Quelles sont les perspectives que vous avez pour l’année 2023 qui se profile à l’horizon ?

En ce qui concerne les perspectives de l’année 2023, nous comptons accentuer nos séances de sensibilisation et élargir cela au niveau l’ensemble du territoire national. Surtout, aller vers les personnes les mieux indiquées et ces personnes, ce sont les jeunes. Comme ça, nous irons dans les universités et les établissements scolaires. Je voudrai, à cette occasion, demander aux parents des enfants d’être vigilants et surtout d’accepter de collaborer avec la justice et la police nationale ; bref, les forces de défense et de sécurité. Il ne faut pas que les gens restent dans leurs maisons et ne pas venir vers nous quand les enfants sont victimes de ces différents abus.

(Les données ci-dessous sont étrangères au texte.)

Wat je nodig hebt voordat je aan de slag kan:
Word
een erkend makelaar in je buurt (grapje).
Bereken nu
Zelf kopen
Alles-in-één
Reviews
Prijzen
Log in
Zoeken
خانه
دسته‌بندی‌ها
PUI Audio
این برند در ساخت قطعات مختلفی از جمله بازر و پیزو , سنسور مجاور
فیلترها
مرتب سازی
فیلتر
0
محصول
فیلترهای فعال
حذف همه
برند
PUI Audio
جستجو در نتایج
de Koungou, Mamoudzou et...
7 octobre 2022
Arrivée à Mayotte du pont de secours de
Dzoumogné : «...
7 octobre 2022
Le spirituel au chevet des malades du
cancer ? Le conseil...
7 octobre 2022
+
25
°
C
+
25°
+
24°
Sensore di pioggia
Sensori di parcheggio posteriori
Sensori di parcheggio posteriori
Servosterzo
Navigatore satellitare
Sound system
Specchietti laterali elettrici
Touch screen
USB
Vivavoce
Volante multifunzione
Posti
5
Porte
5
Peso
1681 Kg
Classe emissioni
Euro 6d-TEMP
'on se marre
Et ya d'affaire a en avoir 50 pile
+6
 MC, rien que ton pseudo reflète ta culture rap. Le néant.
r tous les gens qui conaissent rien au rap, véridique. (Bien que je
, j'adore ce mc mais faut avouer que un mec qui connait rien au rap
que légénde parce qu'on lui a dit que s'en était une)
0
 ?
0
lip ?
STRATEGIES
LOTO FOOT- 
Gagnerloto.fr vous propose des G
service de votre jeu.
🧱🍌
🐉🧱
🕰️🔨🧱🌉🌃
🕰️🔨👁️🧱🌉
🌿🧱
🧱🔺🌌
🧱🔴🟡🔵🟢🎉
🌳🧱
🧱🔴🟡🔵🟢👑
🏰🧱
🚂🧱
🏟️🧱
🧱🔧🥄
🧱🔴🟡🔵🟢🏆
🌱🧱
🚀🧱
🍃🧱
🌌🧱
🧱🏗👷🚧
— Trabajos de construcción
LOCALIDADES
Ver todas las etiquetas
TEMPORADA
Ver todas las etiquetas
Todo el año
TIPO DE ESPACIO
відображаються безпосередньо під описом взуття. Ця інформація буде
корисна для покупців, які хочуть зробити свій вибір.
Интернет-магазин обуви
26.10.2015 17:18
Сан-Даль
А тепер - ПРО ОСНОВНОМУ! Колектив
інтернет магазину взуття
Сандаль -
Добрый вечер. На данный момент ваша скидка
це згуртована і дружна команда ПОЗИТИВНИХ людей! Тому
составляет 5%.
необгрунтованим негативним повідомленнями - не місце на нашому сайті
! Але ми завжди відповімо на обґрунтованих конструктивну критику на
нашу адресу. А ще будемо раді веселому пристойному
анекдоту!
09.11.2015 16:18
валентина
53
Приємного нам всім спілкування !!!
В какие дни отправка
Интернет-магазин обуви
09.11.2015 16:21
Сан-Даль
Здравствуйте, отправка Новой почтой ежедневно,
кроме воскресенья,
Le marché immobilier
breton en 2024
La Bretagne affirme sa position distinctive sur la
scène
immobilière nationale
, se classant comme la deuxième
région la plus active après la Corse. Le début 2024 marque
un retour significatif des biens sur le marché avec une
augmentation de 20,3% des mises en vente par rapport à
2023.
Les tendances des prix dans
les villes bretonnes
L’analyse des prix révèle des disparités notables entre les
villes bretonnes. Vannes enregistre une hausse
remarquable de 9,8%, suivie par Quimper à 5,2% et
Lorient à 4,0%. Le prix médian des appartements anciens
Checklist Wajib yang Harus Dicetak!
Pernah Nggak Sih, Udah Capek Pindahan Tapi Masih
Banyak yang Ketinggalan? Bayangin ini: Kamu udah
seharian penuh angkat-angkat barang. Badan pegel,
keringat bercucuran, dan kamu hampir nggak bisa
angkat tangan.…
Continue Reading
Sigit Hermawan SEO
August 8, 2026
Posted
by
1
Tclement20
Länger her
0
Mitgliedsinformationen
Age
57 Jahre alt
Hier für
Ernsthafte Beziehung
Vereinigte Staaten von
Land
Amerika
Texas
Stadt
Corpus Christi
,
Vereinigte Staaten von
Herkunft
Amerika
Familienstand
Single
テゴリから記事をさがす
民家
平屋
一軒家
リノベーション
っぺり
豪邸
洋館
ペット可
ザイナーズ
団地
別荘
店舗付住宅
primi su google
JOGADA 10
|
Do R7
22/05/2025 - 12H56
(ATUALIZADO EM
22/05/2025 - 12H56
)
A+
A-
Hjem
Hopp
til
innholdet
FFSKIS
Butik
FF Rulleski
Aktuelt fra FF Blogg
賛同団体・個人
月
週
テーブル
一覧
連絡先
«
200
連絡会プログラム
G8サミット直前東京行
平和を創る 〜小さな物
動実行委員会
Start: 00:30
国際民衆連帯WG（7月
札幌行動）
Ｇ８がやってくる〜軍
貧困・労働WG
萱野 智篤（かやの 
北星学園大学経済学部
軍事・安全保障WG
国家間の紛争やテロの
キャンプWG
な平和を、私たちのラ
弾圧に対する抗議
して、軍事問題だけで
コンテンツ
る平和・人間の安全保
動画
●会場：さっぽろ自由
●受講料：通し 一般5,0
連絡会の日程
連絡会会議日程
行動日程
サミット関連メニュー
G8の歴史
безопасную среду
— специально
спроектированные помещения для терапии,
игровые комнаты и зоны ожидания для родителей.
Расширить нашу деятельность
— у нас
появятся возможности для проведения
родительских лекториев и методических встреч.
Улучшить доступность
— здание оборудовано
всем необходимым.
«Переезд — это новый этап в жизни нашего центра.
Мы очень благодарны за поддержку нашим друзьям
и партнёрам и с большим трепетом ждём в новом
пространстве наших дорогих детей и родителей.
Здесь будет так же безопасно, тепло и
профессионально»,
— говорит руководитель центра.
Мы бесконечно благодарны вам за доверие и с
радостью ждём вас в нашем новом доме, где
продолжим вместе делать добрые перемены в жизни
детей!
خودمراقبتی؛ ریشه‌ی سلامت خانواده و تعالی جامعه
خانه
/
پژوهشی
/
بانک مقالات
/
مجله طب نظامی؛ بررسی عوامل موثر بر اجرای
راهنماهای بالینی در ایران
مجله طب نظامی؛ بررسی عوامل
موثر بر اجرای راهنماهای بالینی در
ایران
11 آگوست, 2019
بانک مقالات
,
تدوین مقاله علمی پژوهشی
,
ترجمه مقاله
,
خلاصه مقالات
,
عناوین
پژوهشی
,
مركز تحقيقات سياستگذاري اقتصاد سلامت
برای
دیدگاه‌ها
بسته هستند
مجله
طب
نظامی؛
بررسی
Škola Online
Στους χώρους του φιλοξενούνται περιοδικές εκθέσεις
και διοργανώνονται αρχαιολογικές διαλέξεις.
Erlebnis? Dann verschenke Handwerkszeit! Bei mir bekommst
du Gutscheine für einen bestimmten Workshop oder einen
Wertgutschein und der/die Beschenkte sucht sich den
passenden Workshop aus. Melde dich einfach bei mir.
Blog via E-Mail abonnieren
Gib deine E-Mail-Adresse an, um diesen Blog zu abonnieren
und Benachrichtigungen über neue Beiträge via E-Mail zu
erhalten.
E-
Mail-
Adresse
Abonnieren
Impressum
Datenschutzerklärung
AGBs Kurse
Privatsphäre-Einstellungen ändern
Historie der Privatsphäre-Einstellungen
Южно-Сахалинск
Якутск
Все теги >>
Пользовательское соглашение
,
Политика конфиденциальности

Ils n’ont qu’à avoir le courage de venir dénoncer. C’est ce qui nous permettra de nous saisir des affaires. Bien que les ONG font beaucoup de dénonciations, mais il faudrait bien que les parents aient le courage de venir vers nous. Ça, c’est un. Deuxièmement, c’est de remercier les partenaires techniques et financiers qui ne ménagent aucun effort pour nous accompagner dans le cadre du renforcement des capacités opérationnelles de nos agents dans nos différents services.